** MATERIAL PROVIDED follows **

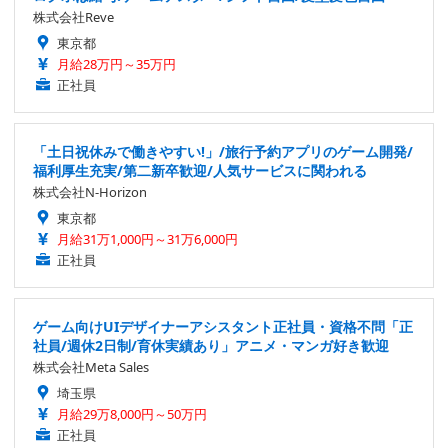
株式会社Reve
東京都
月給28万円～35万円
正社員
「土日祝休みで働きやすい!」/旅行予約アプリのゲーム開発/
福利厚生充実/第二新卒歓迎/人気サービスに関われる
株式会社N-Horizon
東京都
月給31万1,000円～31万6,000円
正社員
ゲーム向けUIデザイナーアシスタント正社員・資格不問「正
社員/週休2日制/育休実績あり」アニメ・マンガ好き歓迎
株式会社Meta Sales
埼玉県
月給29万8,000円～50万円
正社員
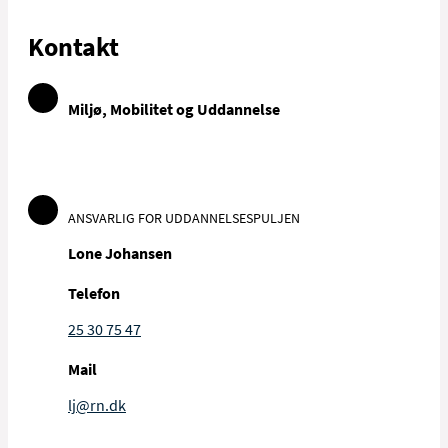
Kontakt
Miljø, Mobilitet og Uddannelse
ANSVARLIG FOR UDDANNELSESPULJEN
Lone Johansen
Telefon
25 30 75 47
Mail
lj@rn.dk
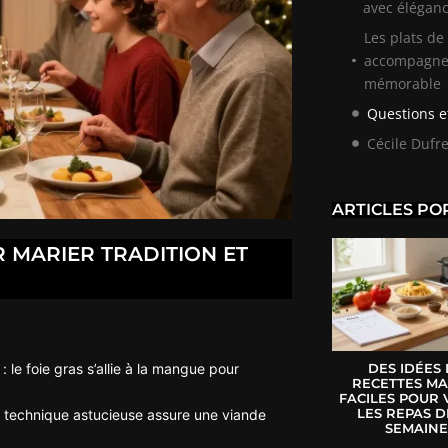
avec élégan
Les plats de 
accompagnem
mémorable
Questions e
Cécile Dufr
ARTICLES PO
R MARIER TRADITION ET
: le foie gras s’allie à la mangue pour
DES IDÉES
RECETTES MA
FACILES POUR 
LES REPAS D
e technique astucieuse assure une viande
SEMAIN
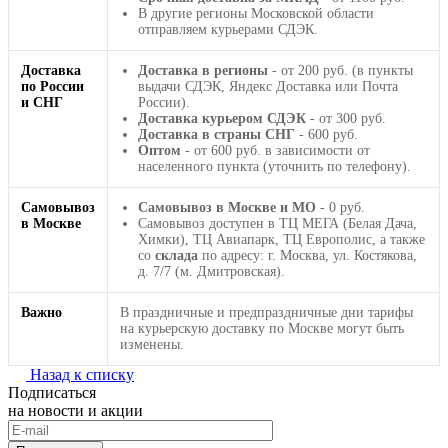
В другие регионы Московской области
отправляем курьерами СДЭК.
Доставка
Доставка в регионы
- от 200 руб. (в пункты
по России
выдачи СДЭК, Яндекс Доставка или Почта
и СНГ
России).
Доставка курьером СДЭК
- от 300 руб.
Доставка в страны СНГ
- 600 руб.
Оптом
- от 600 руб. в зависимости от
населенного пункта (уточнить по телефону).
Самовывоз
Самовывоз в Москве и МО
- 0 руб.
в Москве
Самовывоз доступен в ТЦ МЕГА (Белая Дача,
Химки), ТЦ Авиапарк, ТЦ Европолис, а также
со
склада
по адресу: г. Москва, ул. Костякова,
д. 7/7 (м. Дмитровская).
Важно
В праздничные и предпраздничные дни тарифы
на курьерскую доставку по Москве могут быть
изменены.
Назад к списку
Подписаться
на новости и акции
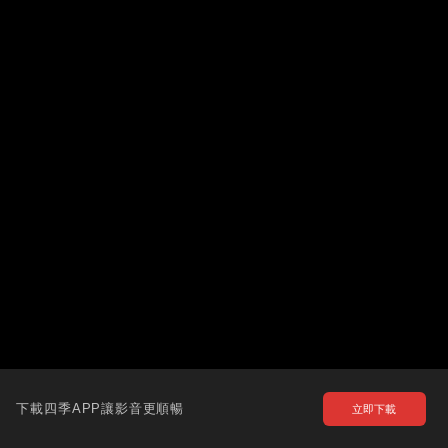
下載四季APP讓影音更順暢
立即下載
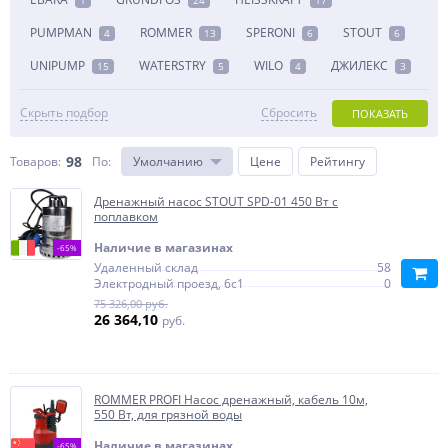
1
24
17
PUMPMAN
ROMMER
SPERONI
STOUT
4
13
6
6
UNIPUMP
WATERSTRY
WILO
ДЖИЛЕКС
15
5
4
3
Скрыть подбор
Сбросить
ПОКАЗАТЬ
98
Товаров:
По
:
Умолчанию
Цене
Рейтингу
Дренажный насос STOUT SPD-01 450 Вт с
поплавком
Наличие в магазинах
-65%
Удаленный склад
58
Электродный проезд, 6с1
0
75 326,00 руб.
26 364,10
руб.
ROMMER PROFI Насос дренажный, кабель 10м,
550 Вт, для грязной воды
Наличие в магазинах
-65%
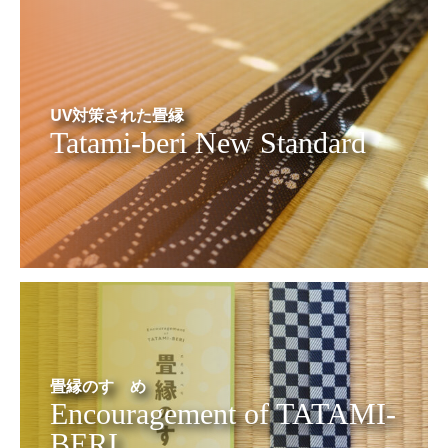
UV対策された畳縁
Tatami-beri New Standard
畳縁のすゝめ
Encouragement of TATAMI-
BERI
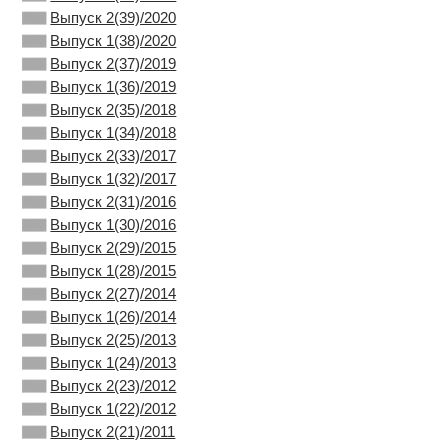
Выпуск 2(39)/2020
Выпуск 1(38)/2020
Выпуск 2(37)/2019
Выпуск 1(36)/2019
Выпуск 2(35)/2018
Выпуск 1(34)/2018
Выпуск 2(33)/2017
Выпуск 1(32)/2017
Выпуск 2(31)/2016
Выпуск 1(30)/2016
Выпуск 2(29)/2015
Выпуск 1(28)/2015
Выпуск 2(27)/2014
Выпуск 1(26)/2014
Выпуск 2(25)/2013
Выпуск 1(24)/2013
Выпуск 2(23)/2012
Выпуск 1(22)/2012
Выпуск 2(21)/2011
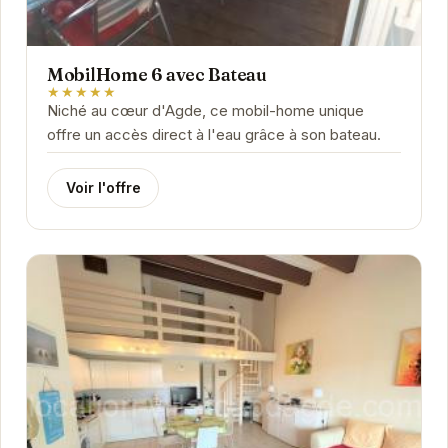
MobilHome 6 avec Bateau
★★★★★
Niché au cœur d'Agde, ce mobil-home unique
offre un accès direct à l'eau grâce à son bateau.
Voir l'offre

** End of MATERIAL PROVIDED **

Leave the pictures out, and transcribe exactly the lines above starting at the one that contains "на курьерскую доставку по Москве могут быть" and ending at the one that contains "Выпуск 1(28)/2015".

на курьерскую доставку по Москве могут быть
изменены.
Назад к списку
Подписаться
на новости и акции
下載四季APP讓影音更順暢
立即下載
1
24
17
PUMPMAN
ROMMER
SPERONI
STOUT
4
13
6
6
UNIPUMP
WATERSTRY
WILO
ДЖИЛЕКС
15
5
4
3
Скрыть подбор
Сбросить
ПОКАЗАТЬ
98
Товаров:
По
:
Умолчанию
Цене
Рейтингу
Дренажный насос STOUT SPD-01 450 Вт с
поплавком
Наличие в магазинах
-65%
Удаленный склад
58
Электродный проезд, 6с1
0
75 326,00 руб.
26 364,10
руб.
ROMMER PROFI Насос дренажный, кабель 10м,
550 Вт, для грязной воды
Наличие в магазинах
-65%
UV対策された畳縁
Tatami-beri New Standard
畳縁のすゝめ
Encouragement of TATAMI-
BERI
Выпуск 2(39)/2020
Выпуск 1(38)/2020
Выпуск 2(37)/2019
Выпуск 1(36)/2019
Выпуск 2(35)/2018
Выпуск 1(34)/2018
Выпуск 2(33)/2017
Выпуск 1(32)/2017
Выпуск 2(31)/2016
Выпуск 1(30)/2016
Выпуск 2(29)/2015
Выпуск 1(28)/2015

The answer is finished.